Al decennia wordt er gezocht naar alternatieven voor het boek als bron van kennis. In de jaren 30 van de vorige eeuw vormde de radio in de ogen van veel leraren een bedreiging voor het traditionele onderwijs: stel je toch eens voor dat alle leerlingen voortaan alle kennis via de radio tot zich zouden nemen? Welke rol zou er voor de leraar, met zijn boeken, dan nog weggelegd zijn?! Vergelijkbare onrust stak opnieuw de kop op in de jaren vijftig (tv), jaren 80-90 (computer en internet) en zelfs in 2010, met de komst van de iPad.
Wie het inmiddels klassieke YouTube-filmpje This Will Revolutionize Education al eens heeft gezien, is bekend met het idee dat elke vorm van kennisoverdracht er één is die op zichzelf waardevol is. Maar het is de leraar die bepaalt wanneer een specifieke vorm het meest aansluit bij de behoefte van de leerling. In mijn workshops wijs ik er dan ook vaak op dat er geen reden tot ongerustheid is: in tegenstelling tot veel beroepsgroepen is het beroep van leraar er één die over 50 jaar nog gewoon zal bestaan. (Bron: Job Personality - Hoe robotproof is jouw beroep?)
Maar geldt dit nu ook voor het boek als bron van kennis? Zal het boek op korte termijn verdwijnen? En wat komt er dan voor in de plaats?
Dat is een vraag die even interessant is als onzinnig.
Immers: wat is nu precies een boek? Een stapel papier met een kaft? Een statische hoeveelheid informatie die je aanbiedt via een eReader? De Stercollecties van VO-content?
Voor je het weet kom je in een onzinnige discussie terecht die voorbij gaat aan een vraag die veel fundamenteler is, en daardoor veel interessanter: waar willen we naartoe met ons onderwijs?
In het verlengde hiervan stelt een school zich, bij oriëntatie op leermiddelen, helaas vaak de vraag: “gaan we overstappen op digitaal leermateriaal of behouden we het boek?”, terwijl de vraag die gesteld zou moeten als volgt luidt: “wat willen we bereiken met ons onderwijs en onze leerlingen, en welke rol spelen de verschillende soorten leermiddelen, en de leraar, hierin?”
Helaas is de reden dat veel scholen zichzelf de vraag stellen of ze al dan niet van het boek af willen stappen, voor een groot deel gebaseerd op kosten- en pr-overwegingen. Zo van: “Als we die €320 per leerling, in plaats van boeken, deels besteden aan (goedkoop) digitaal leermateriaal, dan houden we geld over om mee te betalen aan de devices die nodig zijn om dat materiaal te bekijken. En dan trekken we meer (ouders van) leerlingen aan, omdat ze goedkoper een device kunnen aanschaffen.
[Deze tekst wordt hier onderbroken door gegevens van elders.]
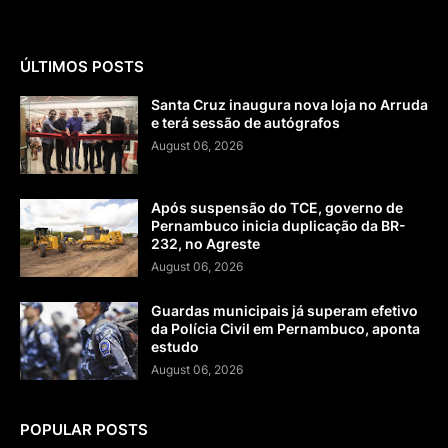
ÚLTIMOS POSTS
Santa Cruz inaugura nova loja no Arruda
e terá sessão de autógrafos
August 06, 2026
Após suspensão do TCE, governo de
Pernambuco inicia duplicação da BR-
232, no Agreste
August 06, 2026
Guardas municipais já superam efetivo
da Polícia Civil em Pernambuco, aponta
estudo
August 06, 2026
POPULAR POSTS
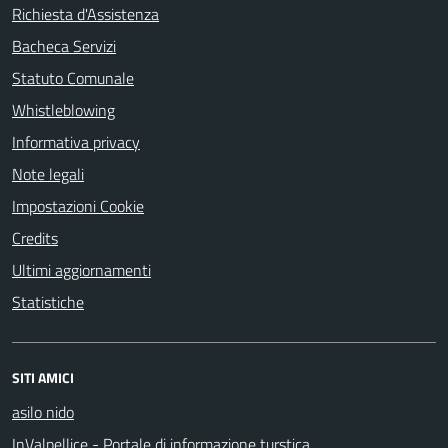
Richiesta d'Assistenza
Bacheca Servizi
Statuto Comunale
Whistleblowing
Informativa privacy
Note legali
Impostazioni Cookie
Credits
Ultimi aggiornamenti
Statistiche
SITI AMICI
asilo nido
InValpellice - Portale di informazione turstica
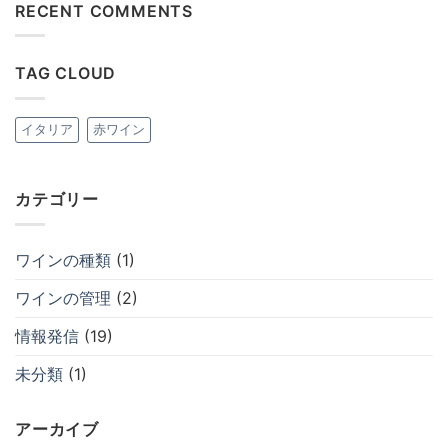
RECENT COMMENTS
ア
ニ
赤
を
り
ト
ー
ュ
ワ
含
ま
は
ジ
と
イ
め
せ
ま
ュ
マ
ン
必
ん
だ
す
リ
の
見！
あ
TAG CLOUD
る
ア
温
シ
り
食
ー
度
ャ
ま
事
ジ
調
ン
せ
2
ュ
節
パ
ん
へ
す
方
ー
イタリア
赤ワイン
の
る
法
ニ
食
お
ュ
事
よ
の
へ
び
上
の
楽
手
カテゴリー
し
な
み
抜
方
栓
へ
方
の
法
ワインの種類
(1)
お
よ
び
ワインの管理
(2)
瓶
内
情報発信
(19)
の
温
度
未分類
(1)
調
整
へ
の
アーカイブ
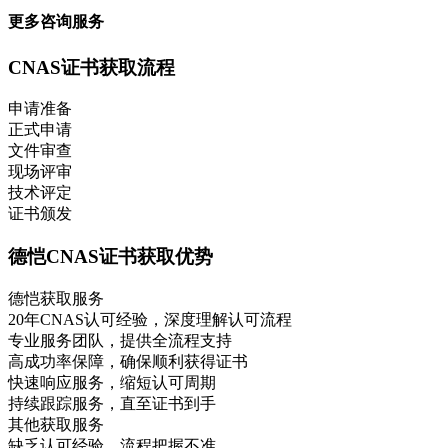
更多咨询服务
CNAS证书获取流程
申请准备
正式申请
文件审查
现场评审
技术评定
证书颁发
德恺CNAS证书获取优势
德恺获取服务
20年CNAS认可经验，深度理解认可流程
专业服务团队，提供全流程支持
高成功率保障，确保顺利获得证书
快速响应服务，缩短认可周期
持续跟踪服务，直至证书到手
其他获取服务
缺乏认可经验，流程把握不准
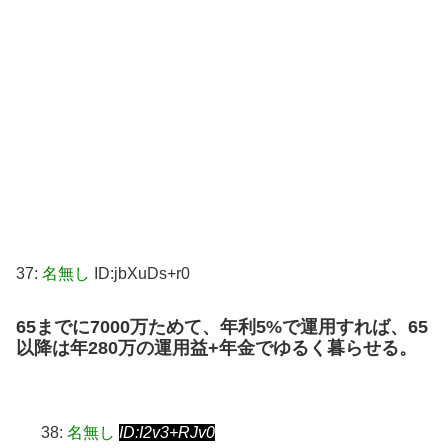
37:
名無し
ID:jbXuDs+r0
65までに7000万ためて、年利5%で運用すれば、65
以降は年280万の運用益+年金でゆるく暮らせる。
38:
名無し
ID:I2v3+RJv0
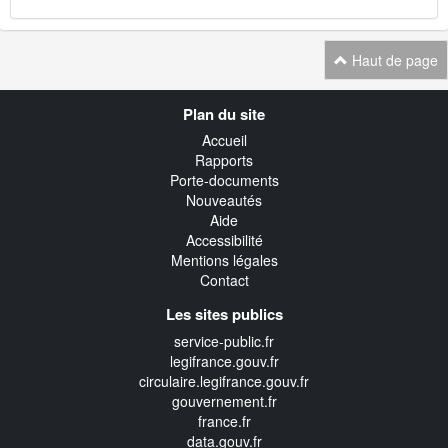
Haut de page
Navigation
Plan du site
transverse
Accueil
Rapports
Porte-documents
Nouveautés
Aide
Accessibilité
Mentions légales
Contact
Les sites publics
service-public.fr
legifrance.gouv.fr
circulaire.legifrance.gouv.fr
gouvernement.fr
france.fr
data.gouv.fr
En en passant komen we dan in het nieuws als een moderne school”.
In deze redenering wordt voorbijgegaan aan het onderwijs, en aan degene die dat onderwijs moet geven: de leraar. Immers: hoe moet een leraar omgaan met een situatie zonder boek, zonder dat er goed nagedacht is over de vraag waar je met je onderwijs naartoe wilt?